This coming Monday I’ll be giving a presentation at 360iDev titled “All You Wanted To Know About Mixing OpenGL with UIKit (And More)”. It’s an extended version of my talk at this year’s GDC iPhone Summit. It’s going to be 1h 20min long instead of just half an hour.
The main difference is that I’m going to go in detail about each of the different cases of mixing OpenGL and UIKit, and what better way to do that than with a live demo. I’ll be switching back and forth between Keynote and XCode and going over the details, which is where a lot of the tricky parts are.
Here is the source code for the demo. That way you can look at it now and come to the session prepared with more questions, or ready to discuss what works and what doesn’t work for you. I love to have interactive sessions, so definitely come ready to ask questions.
If you’re not coming to 360iDev… shame on you! It’s the best iPhone conference around. You’ll be missing not just my session, but tons of other great talks, and the iPhone Game Jam (sponsored by TouchArcade this year). If you can’t make it this time, make a note on your calendar for next time!
- Demo source code. Released under the MIT license.
Awesome presentation the other day Noel. The sample code is really helpful. I’m looking forward to playing with non-fullscreen OpenGL views.
Great stuff.

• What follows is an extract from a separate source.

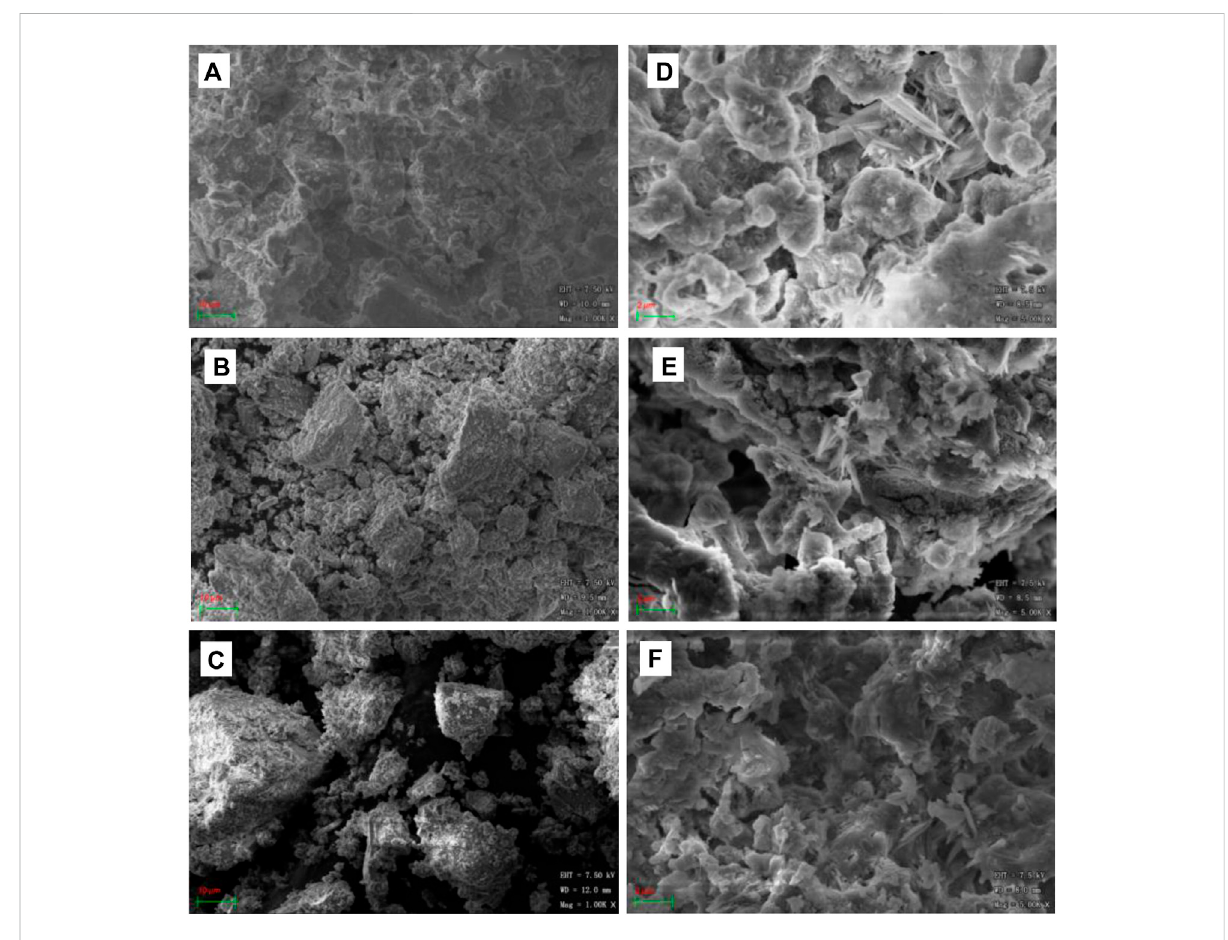
FIGURE 11 SEM images of morphologies of cement-GGBFS hydration products. (A – C) : S2, S4, and S6 at 7 days; (D – F) : S2, S4, and S6 at 28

I am currently working with UIKit but hesitated to mixed them up with OpneGL stuff, however your presentation made it encouraging for me to move ahead. Thanks.

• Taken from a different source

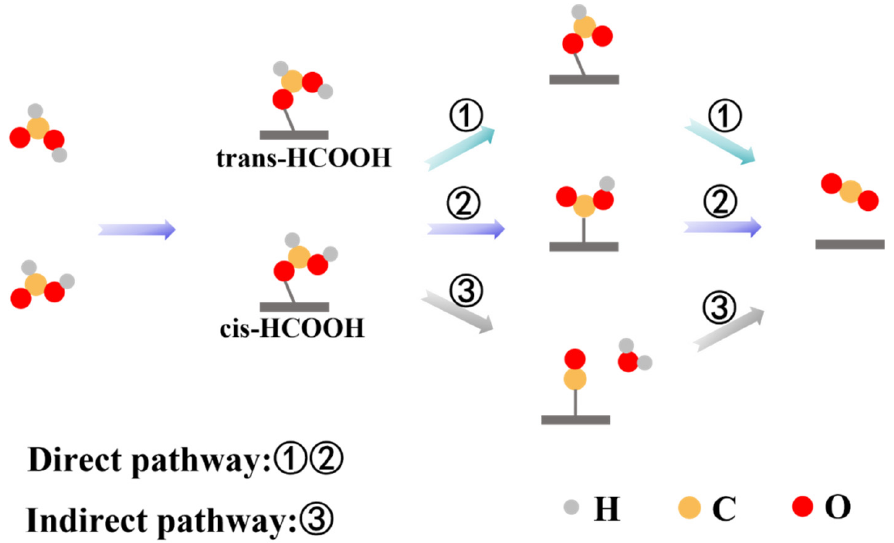
Figure 3. Schematic illustration of the direct pathway and indirect pathway mechanisms for FAOR on TM/g–CN.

Hi Noel, it’s been 3 years now and I only just bumped to your presentation!
great presentation which led me here to checkout the source code sample.
When trying to build I get this Error in
Line 42 RenderUtils.m
Error:
variable length array of non-POD element type ‘::LineVertex’
Any idea how I could fix this?
thanks
I did this “LineVertex pts[1000];// [2 + dtHistory.GetCount()*2];” and it works. Have fun 🙂
There’s a better solution, we need to allocate memory from the heap instead of stack, so:
LineVertex* pts = new LineVertex[2 + dtHistory.GetCount()*2]; // LineVertex pts[2 + dtHistory.GetCount()*2];
and
delete[] pts; // at the end of DrawFPS function
solves this one.
Apparently the non-constant array declaration only worked with gcc and an older version of Xcode.
I definitely don’t recommend allocating memory from the heap on something that gets called every frame (heck, I don’t recommend heap allocations in general 🙂 )
The best way to fix it for this demo is just to set LineVertex pts[200] since that’s the size of the frame time history.
Makes sense if you know maximum number of elements in pts array. In my case I didn’t.
Hi Noel,
Thanks for the great example. Any chance you could update this for ios 8?